Why Purchase Payment Protection Insurance?
The name says it all. Payment protection insurance allows you to keep meeting your financial obligations whether or not you are employed. With this insurance, if you are made redundant or fall ill and find yourself unable to work, the benefits provide up to 65 percent of your gross monthly income.
Each plan has its own limitations in terms of income caps. Additionally, the number of weeks in which benefits are provided is determined at the time the policy is created. Some policy holders choose a window of one to three years. Other policy holders choose a particular age. Whatever particular plan you choose to implement, you can relax knowing that you will have protection if a major disaster befalls you.
The most important aspect of payment protection insurance is allocating funds to a budget.

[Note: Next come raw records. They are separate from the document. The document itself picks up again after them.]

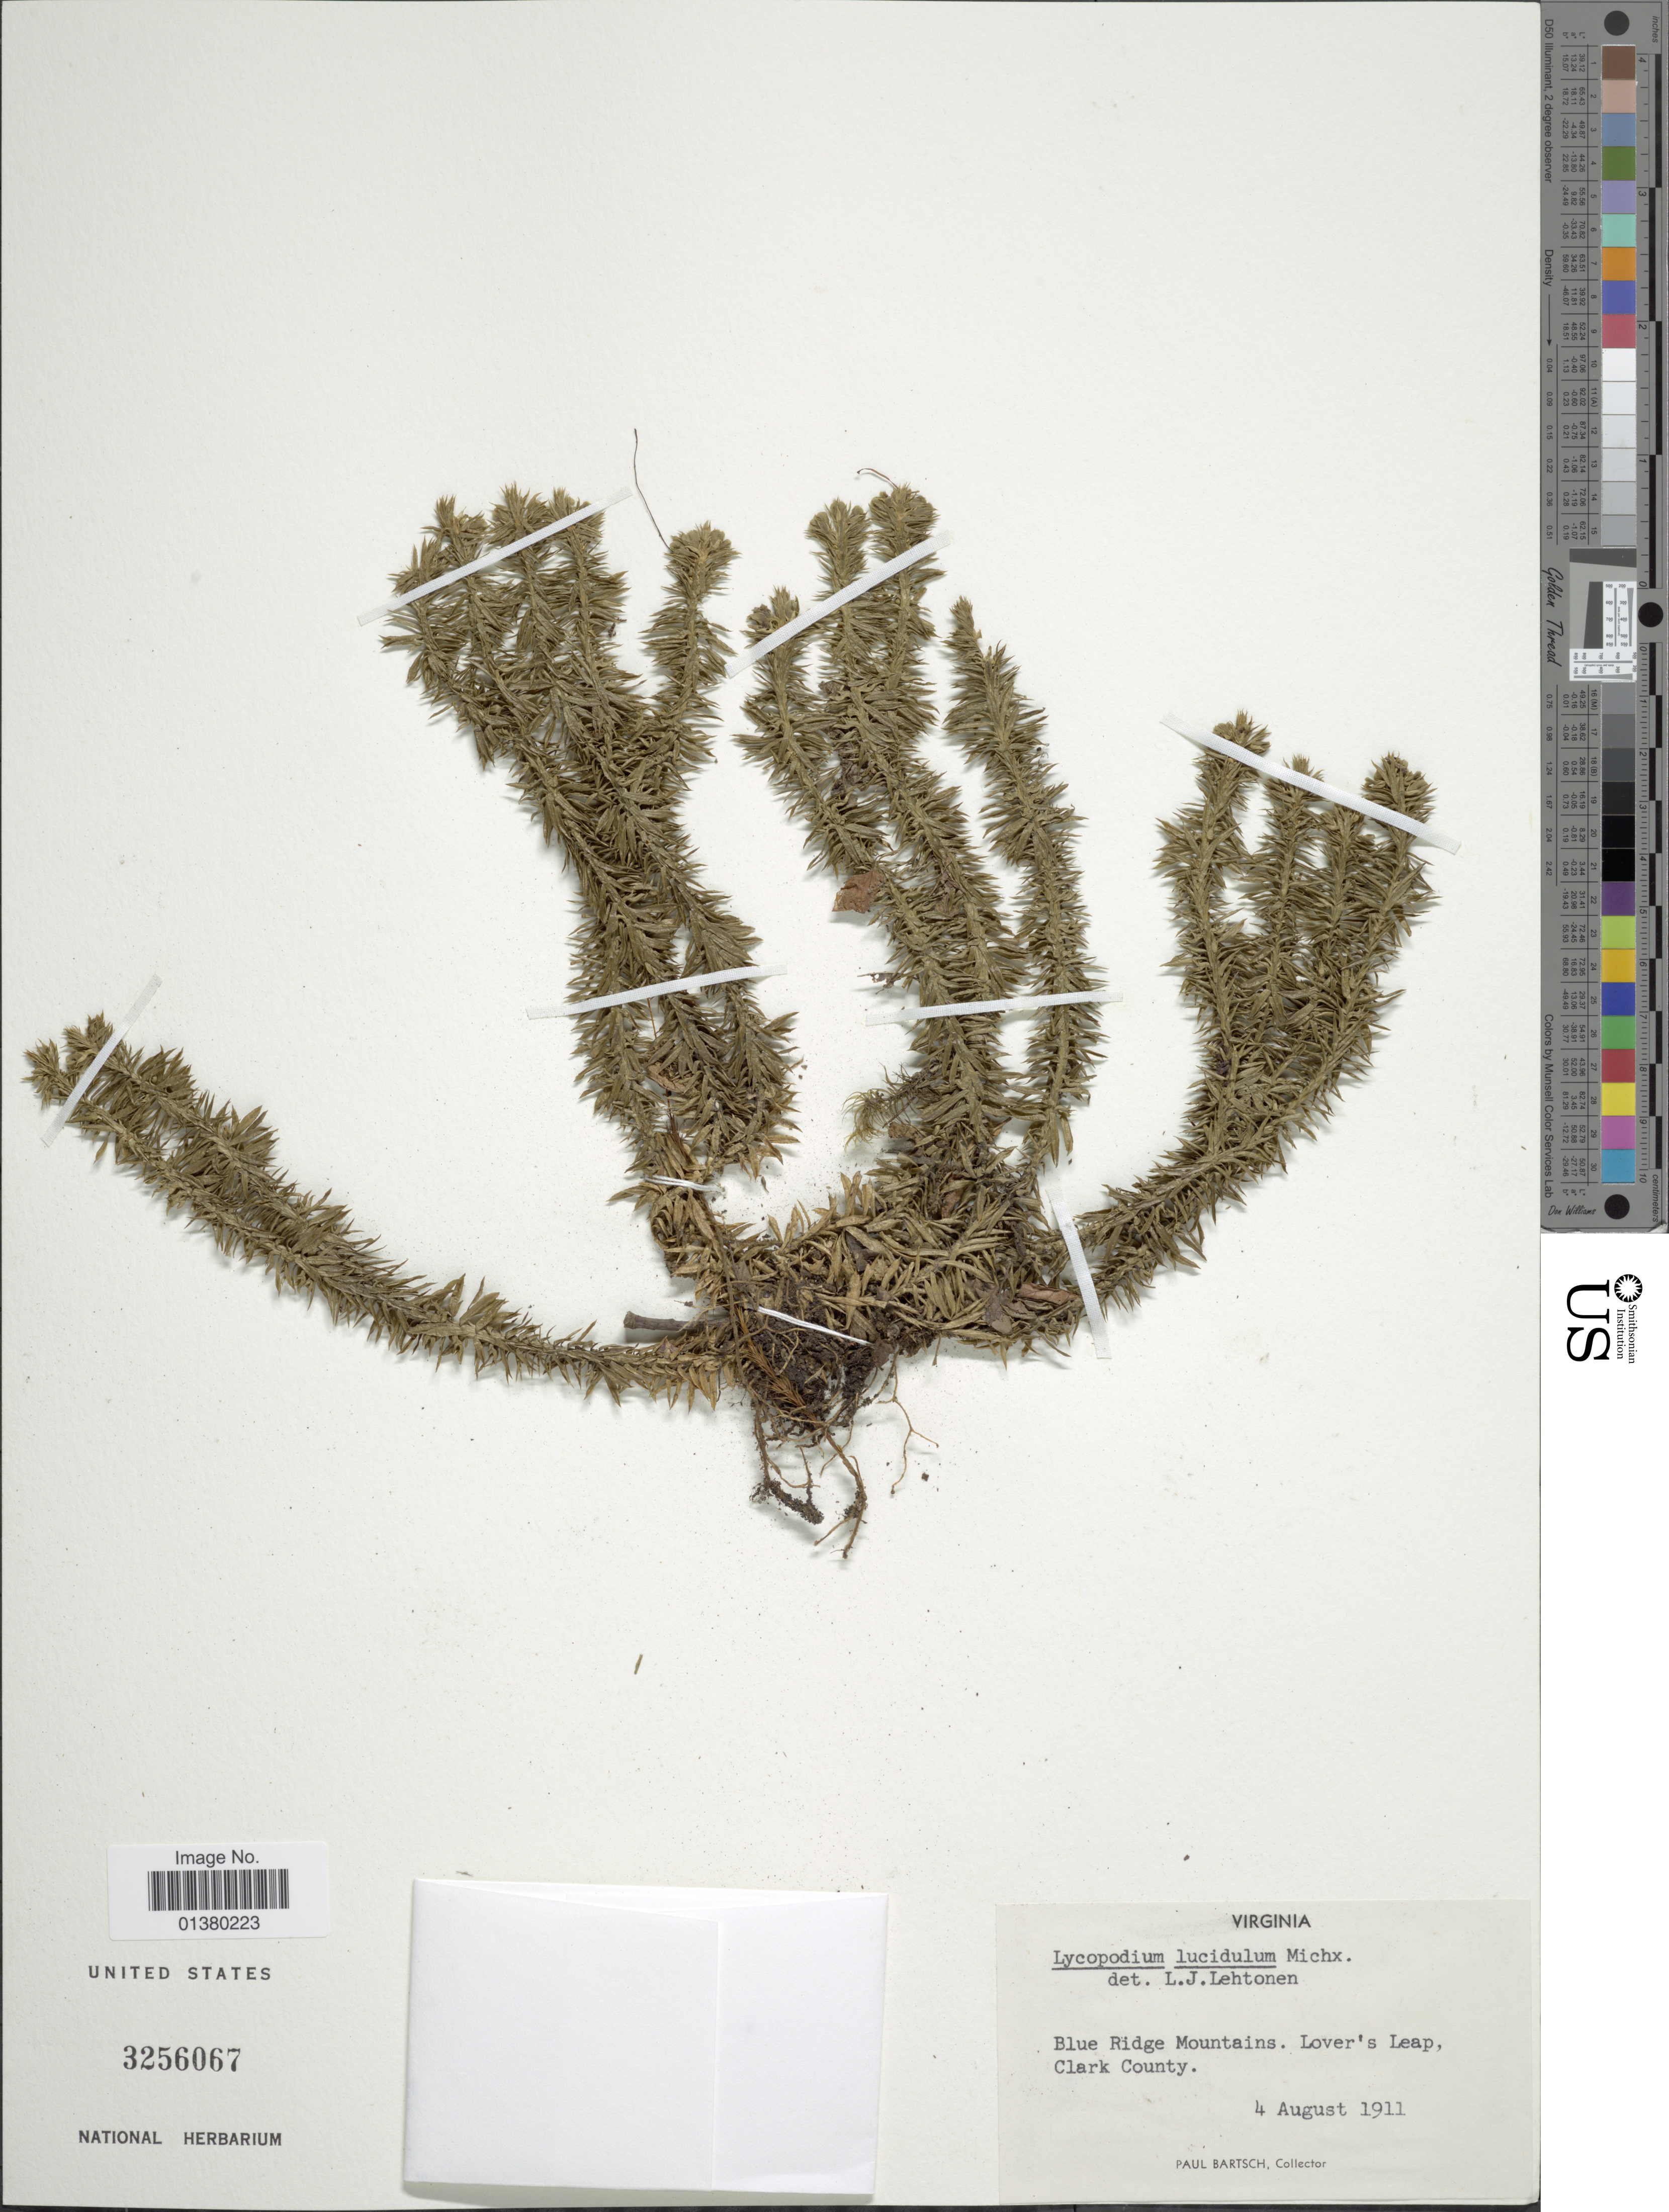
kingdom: Plantae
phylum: Tracheophyta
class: Lycopodiopsida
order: Lycopodiales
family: Lycopodiaceae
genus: Huperzia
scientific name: Huperzia lucidula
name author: (Michx.) Trevis.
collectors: P. Bartsch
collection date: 1911-08-04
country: United States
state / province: Virginia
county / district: Clarke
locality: Blue Ridge Mountain. Lover's Leap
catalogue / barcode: US 3256067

How much money do you spend each month and what do you spend it on? What percentage of your income goes toward making a mortgage payment? How much money do you spend on food and utilities? By answering each of these questions, you will be better prepared to choose a plan that is designed to cover these expenses in the event of an emergency.
Certain payment protection plans are designed to cover mortgage expenses, while others are designed to handle health insurance issues. If you have a large family with children, you may want to choose a plan that helps you pay for food and educational expenses.
The Sign Up Process
Once you have reviewed your options, signing up is easy. Most of the information you need is available through the website or can be easily accessed by talking to an agent.
All you need to do is choose a deferral period. A deferral period is the time between the date of your last day of employment and the day your first benefit arrives. In general, the longer this deferral period is, the lower your monthly premium payments will be.